This is a systematic description of all aspects of the reference. For a formal syntactic description, see the schema.

Location

  • GPS Coordinates -- We included the location of each node based on WGS84 standard definition of longitude and lattitude.
  • Country -- Different countries may have different laws about permissible activities on nodes. In addition, we can use the standard two-letter ISO 3166 code to distinguish them consistently.
  • City, State, Address -- We'll continue to store these in our database, but only country will go into the RSpec for now.
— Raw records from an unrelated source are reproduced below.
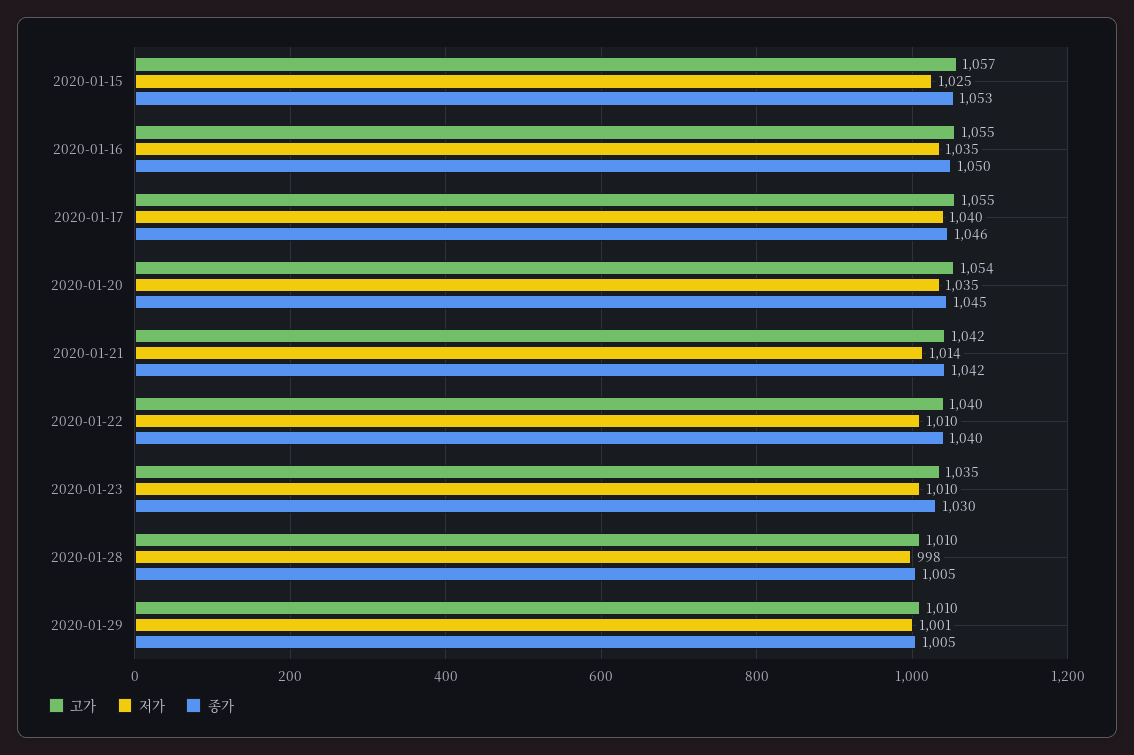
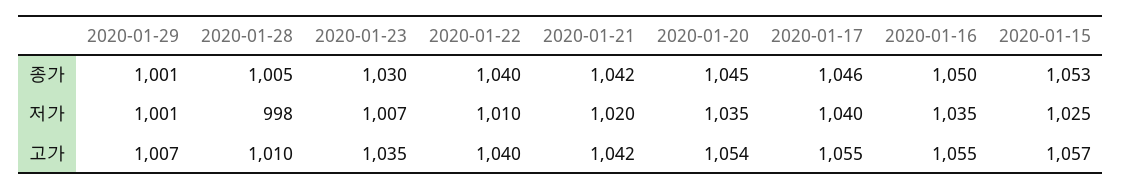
  {
    "고가": {
      "2020-01-15": 1057,
      "2020-01-16": 1055,
      "2020-01-17": 1055,
      "2020-01-20": 1054,
      "2020-01-21": 1042,
      "2020-01-22": 1040,
      "2020-01-23": 1035,
      "2020-01-28": 1010,
-     "2020-01-29": 1010
+     "2020-01-29": 1007
    },
    "저가": {
      "2020-01-15": 1025,
      "2020-01-16": 1035,
      "2020-01-17": 1040,
      "2020-01-20": 1035,
-     "2020-01-21": 1014,
+     "2020-01-21": 1020,
      "2020-01-22": 1010,
-     "2020-01-23": 1010,
+     "2020-01-23": 1007,
      "2020-01-28": 998,
      "2020-01-29": 1001
    },
    "종가": {
      "2020-01-15": 1053,
      "2020-01-16": 1050,
      "2020-01-17": 1046,
      "2020-01-20": 1045,
      "2020-01-21": 1042,
      "2020-01-22": 1040,
      "2020-01-23": 1030,
      "2020-01-28": 1005,
-     "2020-01-29": 1005
+     "2020-01-29": 1001
    }
  }

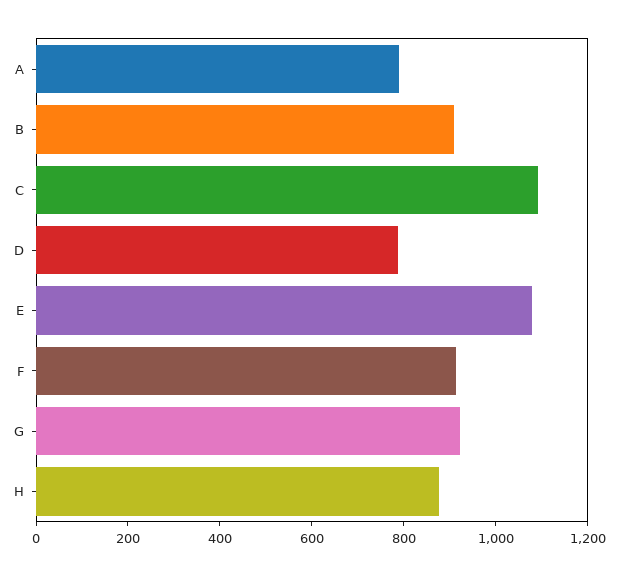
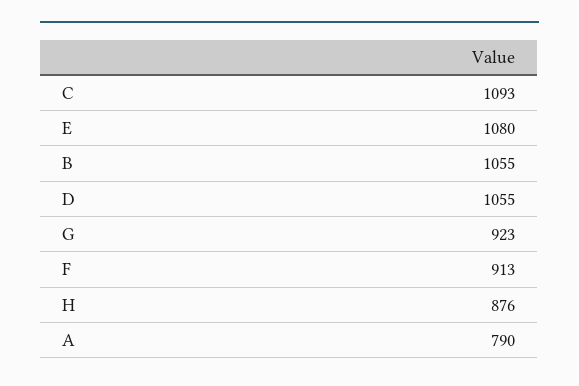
  {
    "A": 790,
-   "B": 900,
+   "B": 1055,
    "C": 1093,
-   "D": 800,
+   "D": 1055,
    "E": 1080,
    "F": 913,
    "G": 923,
    "H": 876
  }

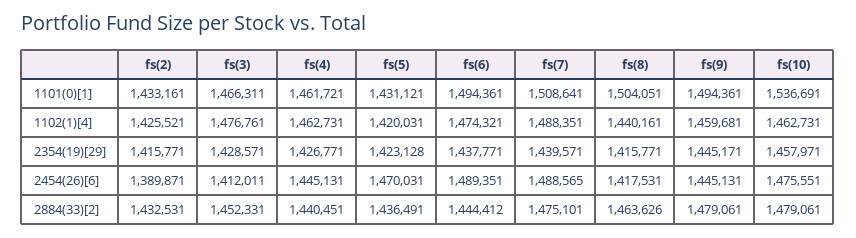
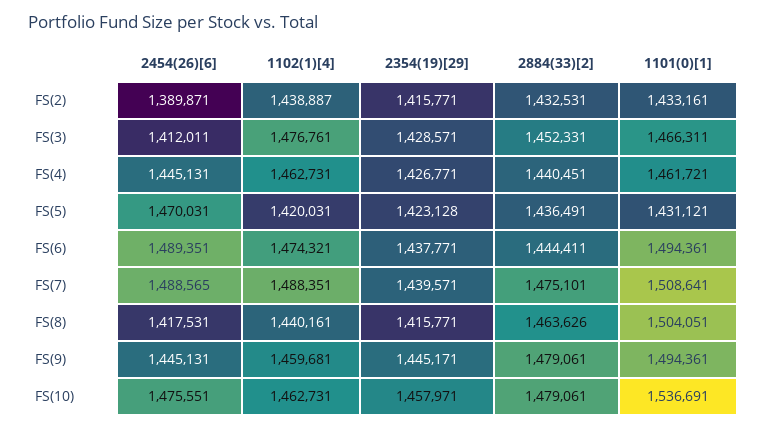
  {
    "fs(2)": {
      "1101(0)[1]": 1433161,
-     "1102(1)[4]": 1425521,
+     "1102(1)[4]": 1438887,
      "2354(19)[29]": 1415771,
      "2454(26)[6]": 1389871,
      "2884(33)[2]": 1432531
    },
    "fs(3)": {
      "1101(0)[1]": 1466311,
      "1102(1)[4]": 1476761,
      "2354(19)[29]": 1428571,
      "2454(26)[6]": 1412011,
      "2884(33)[2]": 1452331
    },
    "fs(4)": {
      "1101(0)[1]": 1461721,
      "1102(1)[4]": 1462731,
      "2354(19)[29]": 1426771,
      "2454(26)[6]": 1445131,
      "2884(33)[2]": 1440451
    },
    "fs(5)": {
      "1101(0)[1]": 1431121,
      "1102(1)[4]": 1420031,
      "2354(19)[29]": 1423128,
      "2454(26)[6]": 1470031,
      "2884(33)[2]": 1436491
    },
    "fs(6)": {
      "1101(0)[1]": 1494361,
      "1102(1)[4]": 1474321,
      "2354(19)[29]": 1437771,
      "2454(26)[6]": 1489351,
-     "2884(33)[2]": 1444412
+     "2884(33)[2]": 1444411
    },
    "fs(7)": {
      "1101(0)[1]": 1508641,
      "1102(1)[4]": 1488351,
      "2354(19)[29]": 1439571,
      "2454(26)[6]": 1488565,
      "2884(33)[2]": 1475101
    },
    "fs(8)": {
      "1101(0)[1]": 1504051,
      "1102(1)[4]": 1440161,
      "2354(19)[29]": 1415771,
      "2454(26)[6]": 1417531,
      "2884(33)[2]": 1463626
    },
    "fs(9)": {
      "1101(0)[1]": 1494361,
      "1102(1)[4]": 1459681,
      "2354(19)[29]": 1445171,
      "2454(26)[6]": 1445131,
      "2884(33)[2]": 1479061
    },
    "fs(10)": {
      "1101(0)[1]": 1536691,
      "1102(1)[4]": 1462731,
      "2354(19)[29]": 1457971,
      "2454(26)[6]": 1475551,
      "2884(33)[2]": 1479061
    }
  }

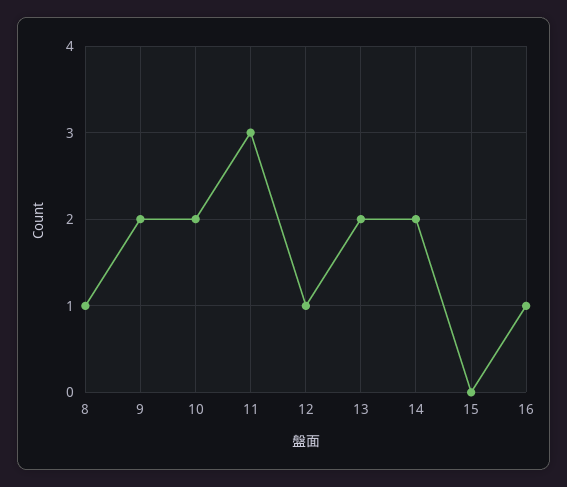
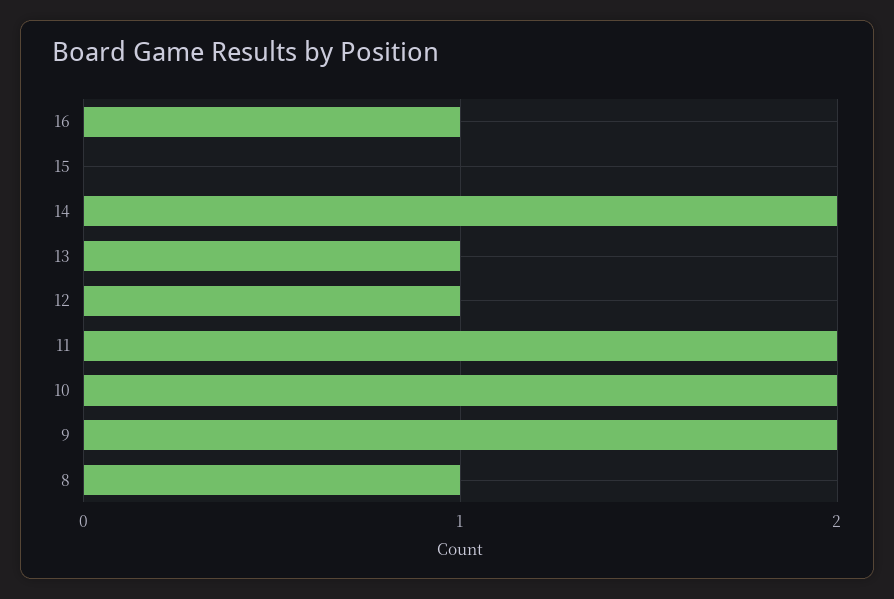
  {
    "8": 1,
    "9": 2,
    "10": 2,
-   "11": 3,
+   "11": 2,
    "12": 1,
-   "13": 2,
+   "13": 1,
    "14": 2,
    "15": 0,
    "16": 1
  }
The main rationale iss that we want the stuff in the RSpec to be 'machine readable' and this stuff is generally not - useful for humans, but hard to standardize for proper matching (eg. Salt Lake City/SLC, New York City/Manhattan, Calcutta/Kolkata, Mumbai/Bombay, etc.)

Administrative

  • Contact information (name, email, telephone, shipping address) -- Each node in an RSPec contains the URN for its component manager. Therefore administrative information can be made as a separate RPC call to the component manager rather than embedding it into the RSpec.

Internetwork

  • Type of connection -- There will be a 'dummy' node that represents "the Internet", and there will be a link from the homenet, etc. node to it. This will have type, bandwidth, etc.
  • Bandwidth limits imposed, if any -- Not yet included
  • NAT and firewalls -- These will be represented as explicit middleboxes, exact details TBD. The node itself will have a link (type 'Ethernet', usually) to the nat/firewall, and that box will have a link to "the Internet" - this lets us also give the private and public IP addresses, and lets us represent multiple nodes behind the same NAT. The middleboxes will have some 'gateway' type, which will specify, in addition to the regular node stuff, which side is "inside", what functions that box can perform (NAT, firewalling, emergency cutoff, etc.) We're still a little fuzzy on how this will turn into XML, but have a general sense of it.
  • Reachability: Internet, I2, {other} -- Will handle this with multiple 'dummy nodes' as mentioned above for "commodity Internet"

HomeNet

  • Wireless Monitoring Devices (USRPs acting as spectrum analyzers) -- We added a <monitoring> tag to interfaces that could be used to tag stuff like this - probably just a simple string indicating that you can monitor it with a USRP.
  • 3 wireless devices that the users can configure in various ways -- Interfaces are explicit. So each interface can have independent configuration options.
  • Ability to get user traffic -- We added a 'user_traffic' attribute in the <monitoring> section indicating you are allowed to monitor end-user traffic on a particular interface.
  • A TV tuner / digitizer card -- Might handle this using an extension that just plops in assign's features/desires system.
  • RON nodes have BGP feeds from their local hosts in some cases -- Not sure how to handle this one, will have to talk to Dave Anderson and possibly Nick more about it.